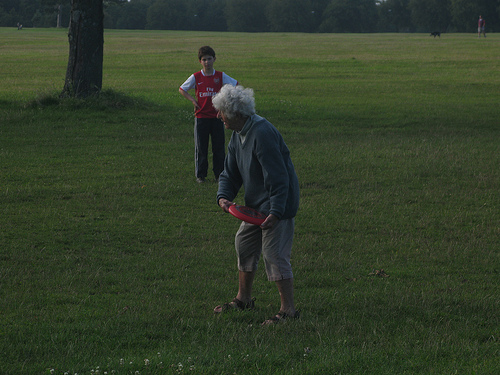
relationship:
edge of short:
[264, 269, 294, 283] [228, 213, 301, 284]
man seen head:
[203, 82, 310, 326] [207, 79, 267, 138]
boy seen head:
[172, 40, 234, 188] [187, 41, 227, 81]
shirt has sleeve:
[175, 71, 242, 122] [181, 73, 198, 92]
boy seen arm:
[172, 40, 234, 188] [173, 73, 204, 109]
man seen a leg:
[203, 82, 310, 326] [259, 220, 309, 327]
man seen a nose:
[203, 82, 310, 326] [214, 109, 223, 120]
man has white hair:
[203, 82, 310, 326] [207, 79, 267, 138]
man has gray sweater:
[203, 82, 310, 326] [210, 121, 303, 223]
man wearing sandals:
[203, 82, 310, 326] [207, 294, 302, 333]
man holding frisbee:
[203, 82, 310, 326] [223, 203, 268, 229]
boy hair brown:
[172, 40, 234, 188] [187, 41, 227, 81]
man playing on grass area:
[203, 82, 310, 326] [1, 24, 492, 374]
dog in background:
[12, 20, 26, 38] [6, 7, 499, 42]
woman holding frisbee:
[203, 82, 310, 326] [223, 203, 268, 229]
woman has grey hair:
[203, 82, 310, 326] [207, 79, 267, 138]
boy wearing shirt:
[172, 40, 234, 188] [175, 71, 242, 122]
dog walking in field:
[428, 27, 446, 38] [339, 24, 497, 97]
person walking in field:
[473, 10, 490, 37] [339, 24, 497, 97]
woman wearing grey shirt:
[203, 82, 310, 326] [210, 121, 303, 223]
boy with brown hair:
[172, 40, 234, 188] [187, 41, 227, 81]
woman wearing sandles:
[203, 82, 310, 326] [207, 294, 302, 333]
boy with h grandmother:
[172, 40, 234, 188] [203, 82, 310, 326]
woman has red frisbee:
[203, 82, 310, 326] [223, 203, 268, 229]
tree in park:
[58, 1, 111, 101] [1, 24, 492, 374]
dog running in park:
[428, 27, 446, 38] [1, 24, 492, 374]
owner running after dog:
[471, 4, 492, 43] [428, 27, 446, 38]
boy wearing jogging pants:
[172, 40, 234, 188] [191, 115, 227, 178]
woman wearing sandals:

────────────────

» **About this task**:
Rewrite the material starting at the line containing "dog walking in" and ending at the last line, replacing "field" with "meadow" and leaving everything else unchanged. Give only those lines.

» **Task response**:
dog walking in meadow:
[428, 27, 446, 38] [339, 24, 497, 97]
person walking in meadow:
[473, 10, 490, 37] [339, 24, 497, 97]
woman wearing grey shirt:
[203, 82, 310, 326] [210, 121, 303, 223]
boy with brown hair:
[172, 40, 234, 188] [187, 41, 227, 81]
woman wearing sandles:
[203, 82, 310, 326] [207, 294, 302, 333]
boy with h grandmother:
[172, 40, 234, 188] [203, 82, 310, 326]
woman has red frisbee:
[203, 82, 310, 326] [223, 203, 268, 229]
tree in park:
[58, 1, 111, 101] [1, 24, 492, 374]
dog running in park:
[428, 27, 446, 38] [1, 24, 492, 374]
owner running after dog:
[471, 4, 492, 43] [428, 27, 446, 38]
boy wearing jogging pants:
[172, 40, 234, 188] [191, 115, 227, 178]
woman wearing sandals:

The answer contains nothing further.